Well, I have a perfectly workable solution for UNIX.  It should be OK for
Windows and MacOS X as well.  Grab an existing XML parser in C such as
the one in SWI Prolog (only handles Latin 1, only handles files, not
http: or ftp: URIs, does pretty much everything else) or ltxml-1.1
(free from the University of Edinburgh, subject to terms of use; see
http://www.ltg.ed.ac.uk/software/xml/
for details, this one does pretty much everything in XML 1.0
), or even take libxml and wrap some kind of main() around it.
To avoid any licence issues, run the parser in another process.
Pipe the information to it, and collect the events coming back.

	I just think holding one's breath waiting for such an animal to
	appear fully formed and functional is a little silly.

Not so.  If we don't insist on rewriting everything, we can have it
right now.  Not as efficient as we'd like; not usable in a Squeak-NOS
environment, but much more capable than anything we've got in Squeak
itself.

	In the meantime, there are some purposes to which any of
	the proposed parsers could be put pending their evolution into
	the uber-parser.

Indeed.

	I suspect what would happen is that as people
	find needs for the more advanced aspects of XML, they'll make
	the necessary changes.

Um, that's not actually _easy_.  I am slowly rewriting my XML parser to
do semi-validation (slowly because I have a lot of other things on my
plate) and it's rather harder than well-formedness parsing.  (I don't
even want to think about Schemas.)  There isn't much you can do without
doing quite a bit.

	That's the way everything else is in
	Squeak, so I see no reason why this would be different.

	The arguments you're making could just as easily be applied to
	Scamper (lack of perfect table support, no Javascript, no https,
	no frames, etc), Celeste (no IMAP, MAPI, WebDAV, etc), or the
	little Telnet client (no VT100 emulation), etc.  Squeak is rife
	with half-baked but nonetheless very useful things.

Somehow it always seems to be the bit _I_ need that doesn't quite work
or isn't quite written yet.  If we all had the same itches to scratch,
we could all use the exobox parser and be happy.  We don't.

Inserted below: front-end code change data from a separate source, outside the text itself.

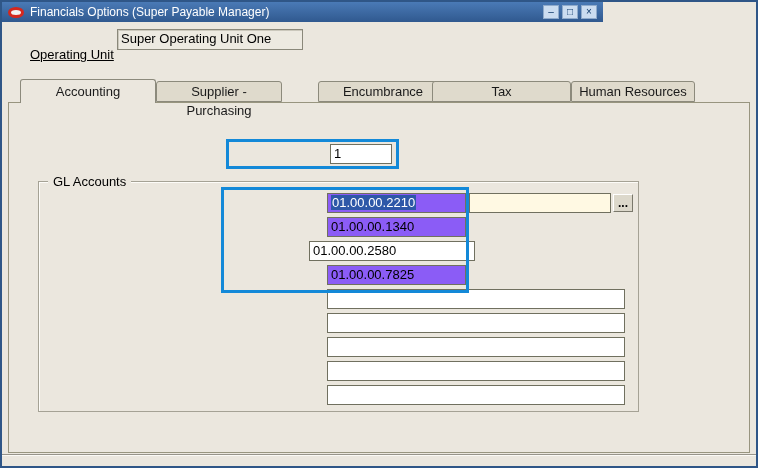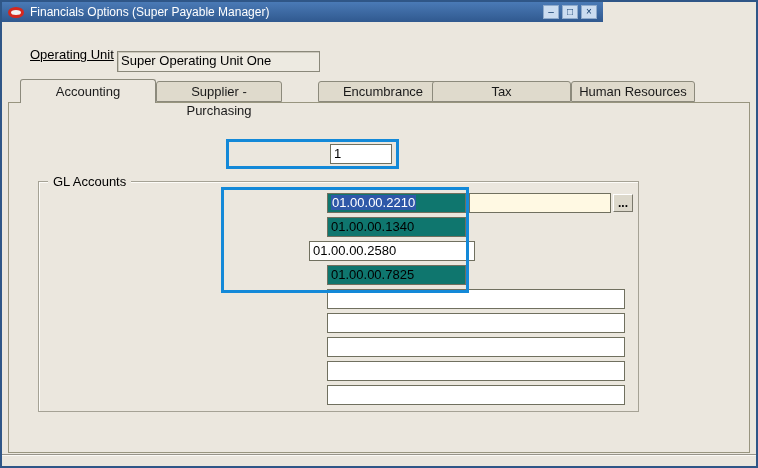--- a/index.html
+++ b/index.html
@@ -95,7 +95,7 @@
   </div>
 
   <div class="label" style="left:28px;top:45px;">Operating Unit</div>
-  <div class="field readonly" style="left:115px;top:49px;width:203px;height:21px;">Super Operating Unit One</div>
+  <div class="field readonly" style="left:115px;top:27px;width:186px;height:21px;">Super Operating Unit One</div>
 
   <div class="tab selected" style="left:18px;width:136px;">Accounting</div>
   <div class="tab" style="left:154px;width:126px;">Supplier - Purchasing</div>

If Netscape and IE can't handle tables
perfectly (no, shoving content off the edge of the window is _not_
perfect handling, there really REALLY needs to be an option to tell
the browser 'if you see widths in pixels, add 'em up and convert 'em
to percentages because the drongo that wrote the page assumed everyone
had 72 dpi and US paper and I have neither') I don't think Scamper needs
to.  The absence of Javascript doesn't stop me using Amaya and liking it
very well; indeed that very absence gets another fat tick in the "security
features" box.  Https is a limit.  As for Celeste, that's not all it's
missing, which is why I can't use it on my UNIX box.  I didn't know there
was a Telnet client; I must try it out.  Thanks for the info.

My students have often run into Squeak's rough edges.
In all fairness to Squeak, I must say that there are a LOT of half-baked
XML parsers out there, and it sometimes seems that the entire XML world
is half-baked or worse.

Is there a compromise position?

How about a rough-and-ready not-quite-XML parser written in Squeak
with nice data structures and interfaces.
AND an OSProcess-based wrapper around libxml
with the same data structures and interfaces?